The FDA Patient Engagement Advisory Committee (PEAC) was organized in 2015 and met for the first time in October. Are there any other initiatives at the FDA in the area of patient engagement and patient-centered drug development?
Dr. S. Yes, there’s a lot. There is a demand from consumers for this, and it is also legislated. Seeking patient input through patient advisory boards is a requirement for PCORI.
Do patients want to be involved in creating clinical trial protocols?
Dr. S. Patients don’t want to write protocols and design inclusion/exclusion criteria. However, there are a lot of needs and viewpoints about getting more patient opinions into defining study endpoints and meaningful outcomes in trials.
There’s lots of work that needs to be done to identify what’s meaningful to patients vs. what we are now measuring as endpoints. In symptomatic disease, we should be identifying what’s important to patients. We are measuring the wrong things — we need to understand this better. For example, it may be more important to a patient to be able to use their arms, versus walking 5 miles. We need to make sure that we are designing therapies that will allow patients to be more functional in their lives, vs. treating symptoms that are not the most detrimental to their quality of life. There’s a science here of patient-reported outcomes.
What are some of the regulatory concerns about integrating digital technologies into clinical trials and medical practice?
Dr. S. When it’s diagnostics that are going to be used in clinical practice, you need to make sure that you have FDA approval. Whether a technology is regulated depends partly on how it’s being used. For example, you need to be able to draw the right conclusions from it. You need to also be thinking about it from a public health perspective, and potential unintended consequences of the information — what people might do once they have the information.
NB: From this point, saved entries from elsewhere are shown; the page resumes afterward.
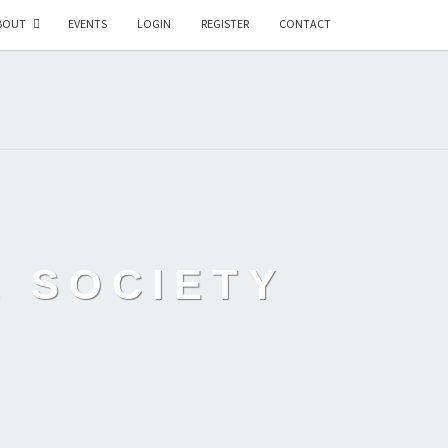
BOUT
EVENTS
LOGIN
REGISTER
CONTACT
L SOCIETY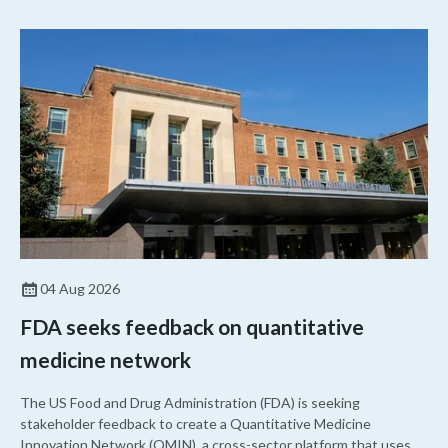
04 Aug 2026
FDA seeks feedback on quantitative
medicine network
The US Food and Drug Administration (FDA) is seeking
stakeholder feedback to create a Quantitative Medicine
Innovation Network (QMIN), a cross-sector platform that uses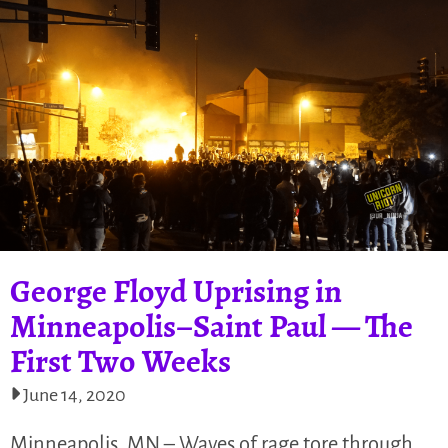
George Floyd Uprising in
Minneapolis–Saint Paul — The
First Two Weeks
June 14, 2020
Minneapolis, MN – Waves of rage tore through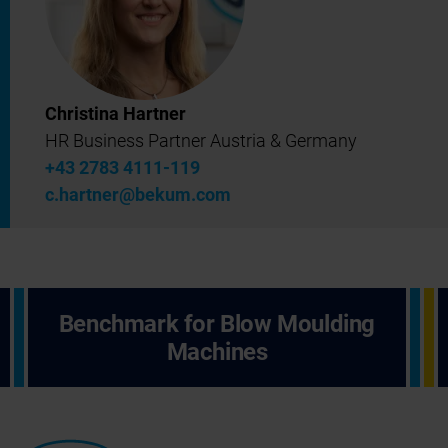
Christina Hartner
HR Business Partner Austria & Germany
+43 2783 4111-119
c.hartner@bekum.com
Benchmark for Blow Moulding
Machines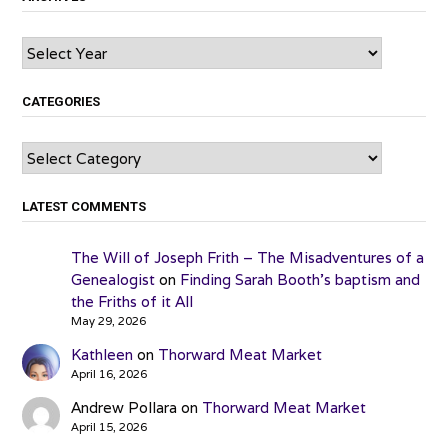
Archives
CATEGORIES
Categories
LATEST COMMENTS
The Will of Joseph Frith – The Misadventures of a
Genealogist
on
Finding Sarah Booth’s baptism and
the Friths of it All
May 29, 2026
Kathleen
on
Thorward Meat Market
April 16, 2026
Andrew Pollara
on
Thorward Meat Market
April 15, 2026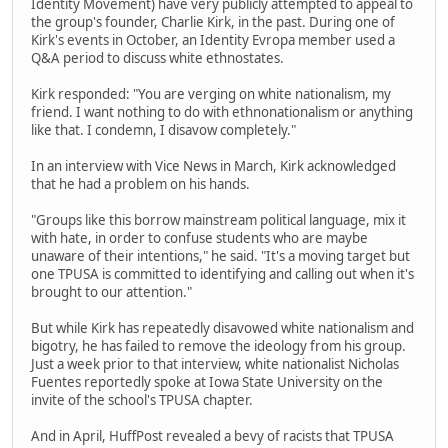
Identity Movement) have very publicly attempted to appeal to
the group's founder, Charlie Kirk, in the past. During one of
Kirk's events in October, an Identity Evropa member used a
Q&A period to discuss white ethnostates.
Kirk responded: "You are verging on white nationalism, my
friend. I want nothing to do with ethnonationalism or anything
like that. I condemn, I disavow completely."
In an interview with Vice News in March, Kirk acknowledged
that he had a problem on his hands.
"Groups like this borrow mainstream political language, mix it
with hate, in order to confuse students who are maybe
unaware of their intentions," he said. "It's a moving target but
one TPUSA is committed to identifying and calling out when it's
brought to our attention."
But while Kirk has repeatedly disavowed white nationalism and
bigotry, he has failed to remove the ideology from his group.
Just a week prior to that interview, white nationalist Nicholas
Fuentes reportedly spoke at Iowa State University on the
invite of the school's TPUSA chapter.
And in April, HuffPost revealed a bevy of racists that TPUSA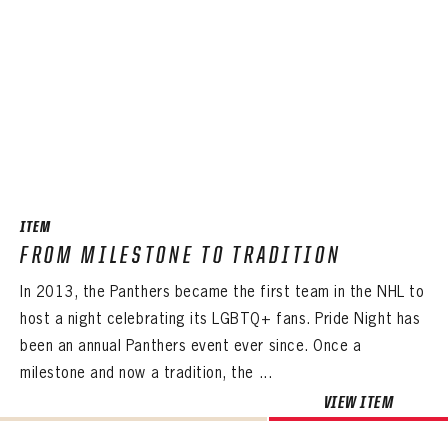
ITEM
FROM MILESTONE TO TRADITION
In 2013, the Panthers became the first team in the NHL to
host a night celebrating its LGBTQ+ fans. Pride Night has
been an annual Panthers event ever since. Once a
milestone and now a tradition, the ...
VIEW ITEM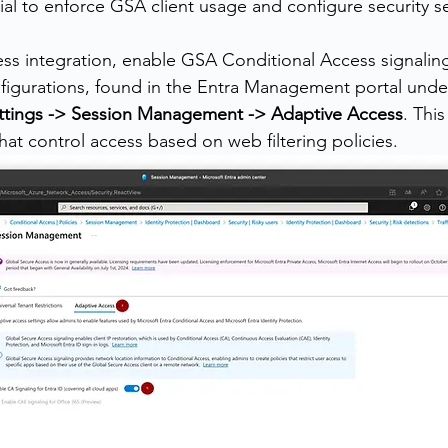
ial to enforce GSA client usage and configure security se
ss integration, enable GSA Conditional Access signalin
figurations, found in the Entra Management portal unde
ttings -> Session Management -> Adaptive Access
. Thi
 that control access based on web filtering policies.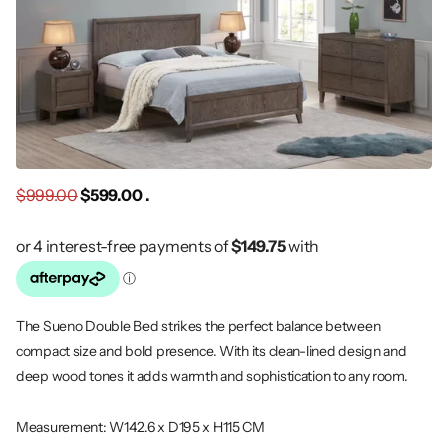
$999.00
$599.00 .
The Sueno Double Bed strikes the perfect balance between
compact size and bold presence. With its clean-lined design and
deep wood tones it adds warmth and sophistication to any room.
Measurement: W142.6 x D195 x H115 CM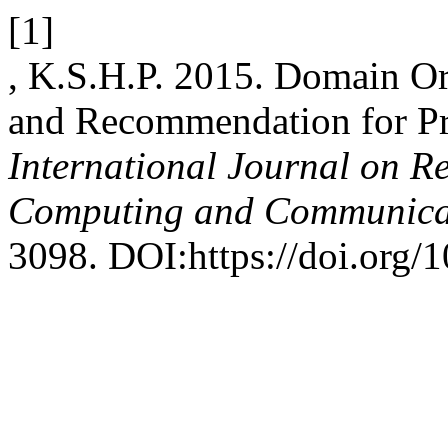
[1]
, K.S.H.P. 2015. Domain Or
and Recommendation for Pro
International Journal on R
Computing and Communica
3098. DOI:https://doi.org/1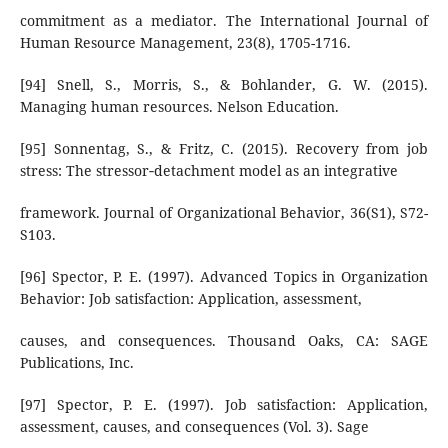
commitment as a mediator. The International Journal of
Human Resource Management, 23(8), 1705-1716.
[94] Snell, S., Morris, S., & Bohlander, G. W. (2015).
Managing human resources. Nelson Education.
[95] Sonnentag, S., & Fritz, C. (2015). Recovery from job
stress: The stressor‐detachment model as an integrative
framework. Journal of Organizational Behavior, 36(S1), S72-
S103.
[96] Spector, P. E. (1997). Advanced Topics in Organization
Behavior: Job satisfaction: Application, assessment,
causes, and consequences. Thousand Oaks, CA: SAGE
Publications, Inc.
[97] Spector, P. E. (1997). Job satisfaction: Application,
assessment, causes, and consequences (Vol. 3). Sage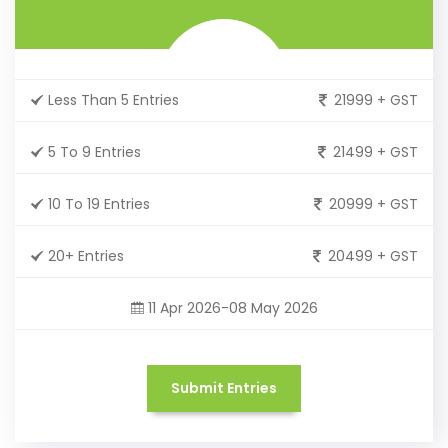
Less Than 5 Entries
21999 + GST
5 To 9 Entries
21499 + GST
10 To 19 Entries
20999 + GST
20+ Entries
20499 + GST
11 Apr 2026-08 May 2026
Submit Entries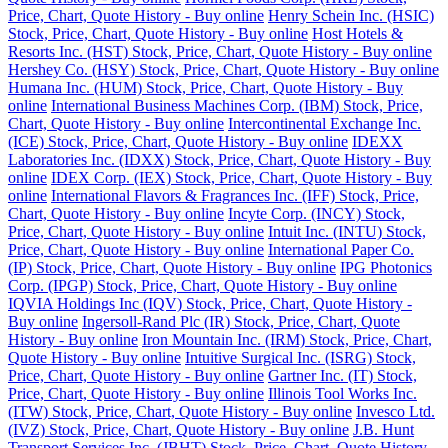
Price, Chart, Quote History - Buy online
Henry Schein Inc. (HSIC)
Stock, Price, Chart, Quote History - Buy online
Host Hotels &
Resorts Inc. (HST) Stock, Price, Chart, Quote History - Buy online
Hershey Co. (HSY) Stock, Price, Chart, Quote History - Buy online
Humana Inc. (HUM) Stock, Price, Chart, Quote History - Buy
online
International Business Machines Corp. (IBM) Stock, Price,
Chart, Quote History - Buy online
Intercontinental Exchange Inc.
(ICE) Stock, Price, Chart, Quote History - Buy online
IDEXX
Laboratories Inc. (IDXX) Stock, Price, Chart, Quote History - Buy
online
IDEX Corp. (IEX) Stock, Price, Chart, Quote History - Buy
online
International Flavors & Fragrances Inc. (IFF) Stock, Price,
Chart, Quote History - Buy online
Incyte Corp. (INCY) Stock,
Price, Chart, Quote History - Buy online
Intuit Inc. (INTU) Stock,
Price, Chart, Quote History - Buy online
International Paper Co.
(IP) Stock, Price, Chart, Quote History - Buy online
IPG Photonics
Corp. (IPGP) Stock, Price, Chart, Quote History - Buy online
IQVIA Holdings Inc (IQV) Stock, Price, Chart, Quote History -
Buy online
Ingersoll-Rand Plc (IR) Stock, Price, Chart, Quote
History - Buy online
Iron Mountain Inc. (IRM) Stock, Price, Chart,
Quote History - Buy online
Intuitive Surgical Inc. (ISRG) Stock,
Price, Chart, Quote History - Buy online
Gartner Inc. (IT) Stock,
Price, Chart, Quote History - Buy online
Illinois Tool Works Inc.
(ITW) Stock, Price, Chart, Quote History - Buy online
Invesco Ltd.
(IVZ) Stock, Price, Chart, Quote History - Buy online
J.B. Hunt
Transport Services Inc. (JBHT) Stock, Price, Chart, Quote History -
We tend to look at the bright side (of giving patients more information), and not the dark side.
You learn when you work in public health about the potential unintended consequences of information or of what people don’t know about. For example, in the case of genetic testing– if it shows that you are at risk of a condition, what can you do about it? You need to think on both sides of the coin. These types of issues come up in public health – information is interpreted differently by different people. People may choose to act on it (information from digital technologies), but they do not always act in the way that you would expect them to.